Protéger les prisonniers de guerre
Les 3e et 4e Conventions de Genève respectivement relatives au traitement des prisonniers de guerre et à la protection des personnes civiles stipulent que les prisonniers et les personnes internées doivent avoir accès à de l’eau potable et à de la nourriture en suffisance de manière à ce qu’ils puissent se maintenir en bonne santé. Cela inclut également l’eau nécessaire à l’hygiène et à l’assainissement.
(…) Sans préjudice des bains et des douches dont les camps seront pourvus, il sera fourni aux prisonniers de guerre de l’eau et du savon en quantité suffisante pour leurs soins quotidiens de propreté corporelle et pour le blanchissage de leur linge ; les installations, les facilités et le temps nécessaires leur seront accordés à cet effet (Conv. III, art. 29).
(…) Les internés disposeront jour et nuit d’installations sanitaires conformes aux exigences de l’hygiène et maintenues en état constant de propreté (…) Le temps nécessaire sera accordé pour leurs soins d’hygiène et les travaux de nettoyage (Conv. IV, art. 85).
Mais encore …
Une chose est d’écrire le droit humanitaire international et de le promulguer. Une autre est de le maintenir à jour : vu que la forme des conflits, leurs causes et leurs conséquences, ne cessent aujourd’hui d’évoluer et de se différencier selon les situations, il importe non seulement de le renforcer en se basant sur ce qui existe déjà mais aussi d’apporter de nouvelles réponses juridiques satisfaisantes. Cela est du ressort des diplomates.

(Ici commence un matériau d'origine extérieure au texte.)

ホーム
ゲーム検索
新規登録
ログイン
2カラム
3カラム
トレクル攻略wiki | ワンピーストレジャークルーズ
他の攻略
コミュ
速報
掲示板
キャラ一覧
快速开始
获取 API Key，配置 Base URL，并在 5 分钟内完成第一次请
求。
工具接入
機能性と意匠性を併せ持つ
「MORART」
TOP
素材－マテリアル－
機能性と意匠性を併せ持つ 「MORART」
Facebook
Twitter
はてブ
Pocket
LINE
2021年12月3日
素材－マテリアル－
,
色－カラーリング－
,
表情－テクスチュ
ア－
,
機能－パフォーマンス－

Une autre chose encore est de le diffuser, de le faire connaître et de prévenir ses éventuelles violations : c’est l’une des tâches du CICR. Mais on peut se dire aussi que ce rôle incombe évidemment à toute autorité publique et à chaque citoyen. Une autre chose enfin est de poursuivre en justice les auteurs présumés des violations du droit humanitaire : c’est la fonction des juridictions nationales et le cas échéant des tribunaux pénaux internationaux. De ce côté-là, on doit bien reconnaître que les innombrables violations du droit à l’eau dans les conflits armés n’ont que rarement été punies.

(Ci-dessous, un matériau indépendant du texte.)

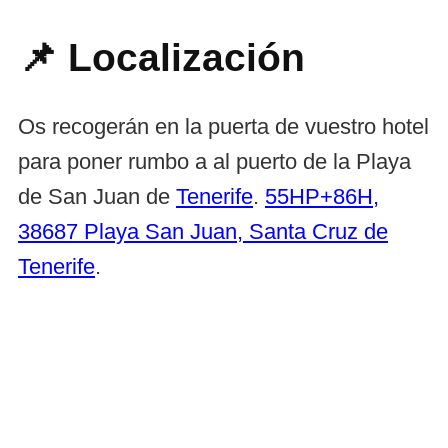
📌 Localización
Os recogerán en la puerta de vuestro hotel
para poner rumbo a al puerto de la Playa
de San Juan de
Tenerife
.
55HP+86H,
38687 Playa San Juan, Santa Cruz de
Tenerife
.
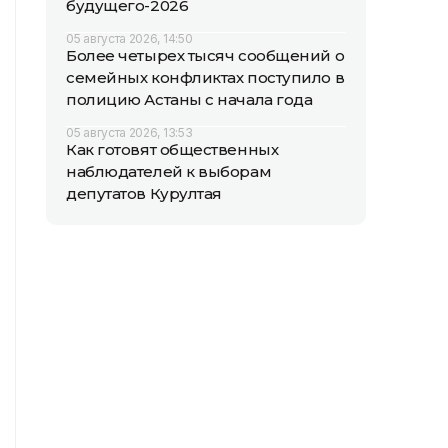
будущего-2026
05 августа 2026, 14:50
Более четырех тысяч сообщений о
семейных конфликтах поступило в
полицию Астаны с начала года
05 августа 2026, 13:53
Как готовят общественных
наблюдателей к выборам
депутатов Курултая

Reste aussi, très souvent dans la plus grande des urgences, à porter secours aux victimes quel que soit leur statut : civils, malades, blessés, prisonniers, déplacés, réfugiés. Cela suppose toutes sortes de moyens personnels, financiers, techniques et logistiques. C’est la mission que se sont données de nombreuses institutions nationales et internationales et organisations non gouvernementales. Parmi elles le CICR occupe une place à part : à l’origine des Conventions de Genève, il se veut présent et impartial sur tous les fronts, entre autres pour veiller dans les zones de conflits au meilleur fonctionnement possible des systèmes d’approvisionnement en eau et garantir l’accès de toute personne à l’eau potable [5].